The process of creating a geocoder based on ElasticSearch, which searches for coordinates by synonyms and names of places, looking for crossroads and addresses in a certain radius, and knows how to reverse geocoding and automatically update with new data from drivers. The repository is available by link:
When we decided to design a geocoder for the needs of Namba-Taxi, we encountered face with a lack of data.
What we don't have:
- The full map of Yandex, Google or 2Gis
- Confidence in GPS data
What we have:
- Very mixed input;
- We use OpenStreetMap somewhere;
- Our accumulated address database with coordinates.
What can operators enter?
Operators can enter addresses in different formats:
- Street house
- Name of institution
- Point name
- Housing estate
- Microdistrict street house
And there are a lot of such options, for example:
- Kiev Street 28
- Kiev Street/Soviet Street
- 5 microdistrict Soviet 42
- CSM (Wallmart)
- Cafe Ashot’s
The following algorithm was laid down:
- First, we obtain the geometry of large settlements (cities, capitals, villages, residential areas);
- We unload all possible addresses and correlate them to the necessary residential array, city, and other settlements, setting the desired value;
- We unload all roads;
- Looking for the intersection of roads;
- Put everything in the index;
We have OSM as the main data source, so the filters, in order to get data from us, are looking like this:
- Place = city, place = village, place = suburb, place = town, place = neighbourhood — get all the neighborhoods.
- addr: street + addr: housenumber, amenity, shop, addr: housenumber — get addresses and names of institutions.
- highway — get all the roads.
There were difficulties with the search for English-language names in Russian. As I tried to solve it:
- Simple automatic transliteration into Russian. As a result, it turned out to be absurd and incorrect. Example of data conversion looked like this: City House -> Цити Хоусе.
- Get the transcription of the word and after that make its transliteration. It turned out something like Adrenaline rush -> Эдреналин Рэш. Possibly, but you need a Russian accent, such as адреналин раш.
- Automatically transliterate all data using the replacement dictionary. It is the solution. Simple transliteration works tolerably. The dictionary was filled in principle quickly through several runs on the data.

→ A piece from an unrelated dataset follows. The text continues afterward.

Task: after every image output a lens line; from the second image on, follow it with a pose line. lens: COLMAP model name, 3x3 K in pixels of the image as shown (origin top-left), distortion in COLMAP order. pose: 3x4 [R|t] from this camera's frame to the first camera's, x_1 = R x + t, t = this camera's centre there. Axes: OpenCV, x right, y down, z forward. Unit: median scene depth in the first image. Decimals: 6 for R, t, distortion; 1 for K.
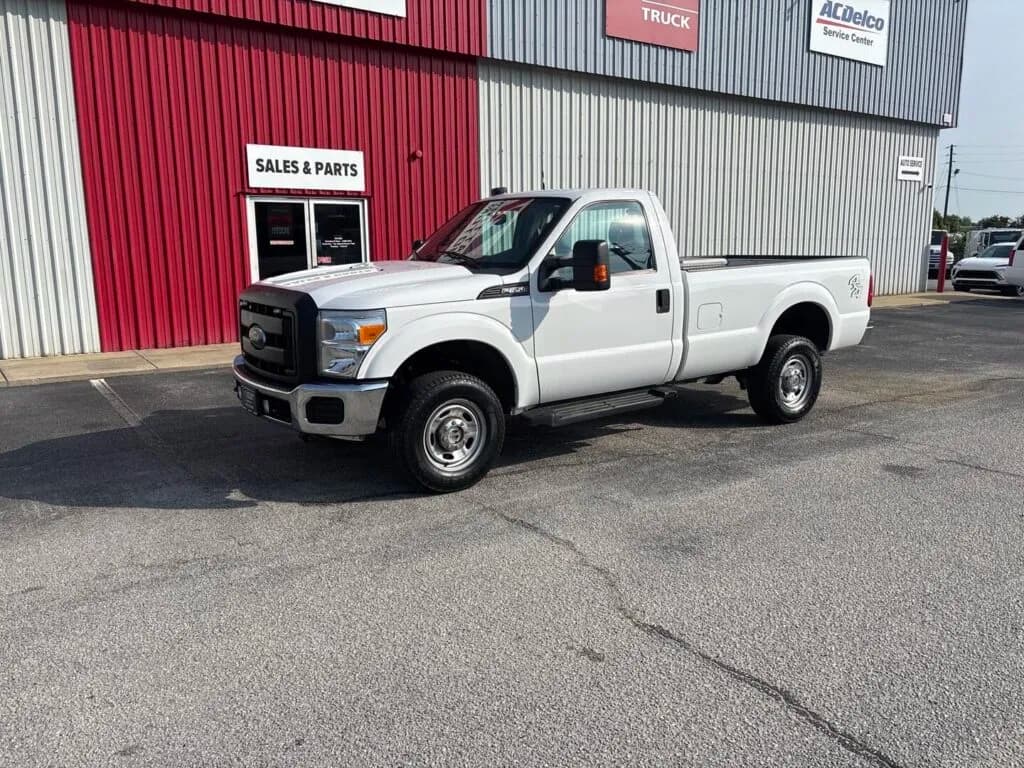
lens RADIAL K [[762.4, 0, 512.4], [0, 762.4, 382.1], [0, 0, 1]] dist [0.037707, -0.036052]
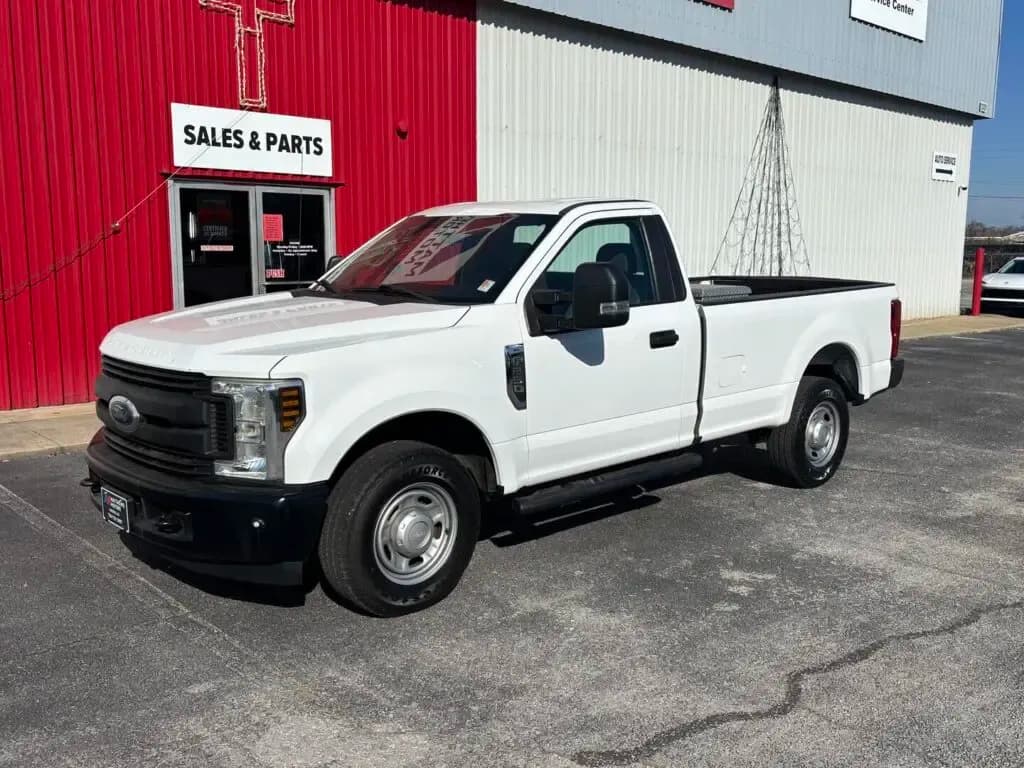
lens RADIAL K [[933.1, 0, 507.0], [0, 933.1, 383.9], [0, 0, 1]] dist [0.015186, 0.000000]
pose [[0.989555, -0.006795, 0.143995, -0.165032], [0.011351, 0.999460, -0.030844, -0.032568], [-0.143707, 0.032156, 0.989098, 0.142444]]
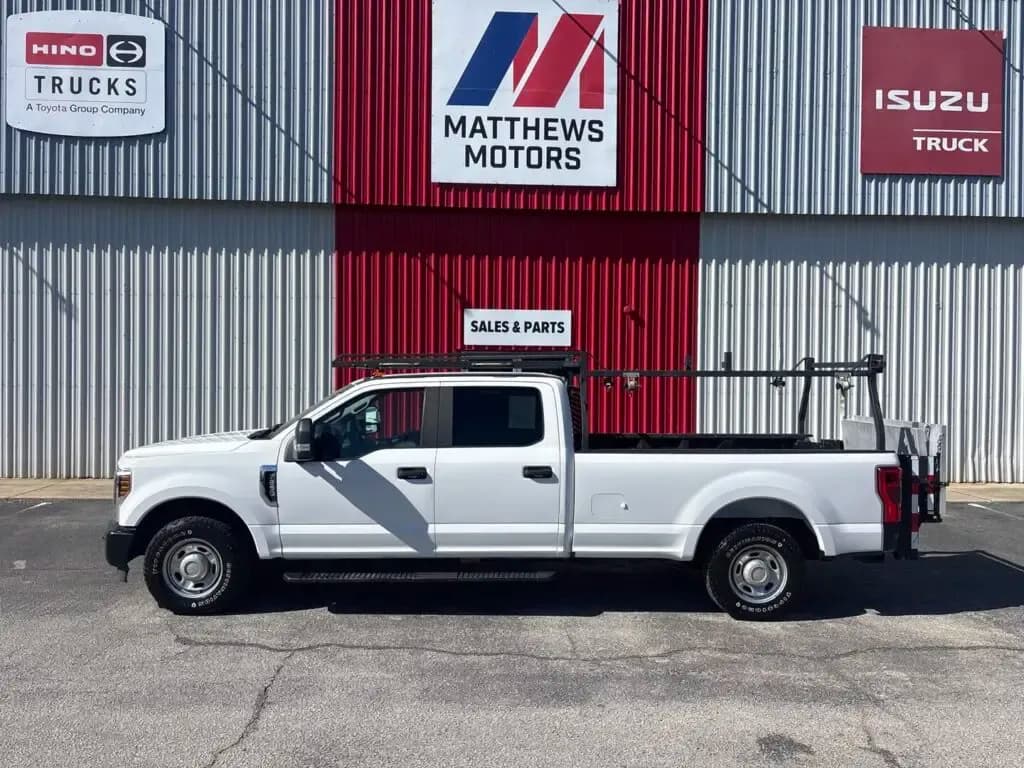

We sorted out with this, to this point we are already getting data that:
- Normalized and brought to the Russian language;
- Addresses are given to the format — country, city, village or village, neighborhood or residential area, street, house.
The next part of the quest is to find the intersections of the roads. I made it on a fast and got a very slow implementation, the complexity of O(n²). As a temporary output, I used Postgres+postgis to find the intersections, until I found a good algorithm for finding intersections.
As a result, a good data parser with osm has been created, which puts the data into ElasticSearch, which got a simple name “importer”.
Considering that we should constantly pump out and create indexes in the ElasticSearch soon became fed up, the updater component appeared. There was also an automatic configuration in the JSON format.
The process of downloading the file and importing it into ElasticSearch was automated. Additionally, there was an opportunity to update the data in the ElasticSearch without downtime, thanks to the aliases.
How it works:
- Updater downloads the file;
- Recognizes the current version of the index from the config;
- Increments the version and creates a new index;
- Fills it with data;
- Changes aliases;
- Removes the old index.
I received such benefits from this:
- Write a config;
- Run the ./ariadna update;
- Go to drink coffee;
- Get the readily customized index.
Also, for convenience, a simple web interface with a map and search capability was attached.
Automatic replenishment of data
In addition to the OSM, we still have many drivers and operators, who are hammering orders. Accordingly, we have a name and coordinates. So, the following scheme was made:
- Tracks of drivers are stored in the drivers_data index;
- Data from the OSM is stored in the osm_data index;
- They are combined through the alias addresses on which the address is searched.
Data from drivers are recorded if we have an error in certain coordinates more than 200 meters.
What can the Ariadna geocoder do?
- Search for coordinates by synonyms. For example, CVK — ChampagneVinKombinat;
- Search for addresses in a certain radius (for example, for themselves, with a search for addresses 30 km from the city center);
- Search by name of establishments (cafe Ashot’s for example);
- Search crossroads;
- Search for addresses in neighborhoods and lived arrays;
- Reverse geocoding;
- Automatically replenished with new data from drivers.
What components does the geocoder consist of:
- Data Importer;
- Data ancestor;
- Web interface.
- Tested only for Kyrgyzstan;
- No demo (Although you can see it in the Namba Taxi application when it determines your address by location);
- No support for all addressing schemes.
Therefore, I hope, someone will help him finish and for a good search for other countries and cities.
If someone has found the project interesting, then I’m not against any criticism, a pool of questioners, issues on the GitHub, and feedback in general.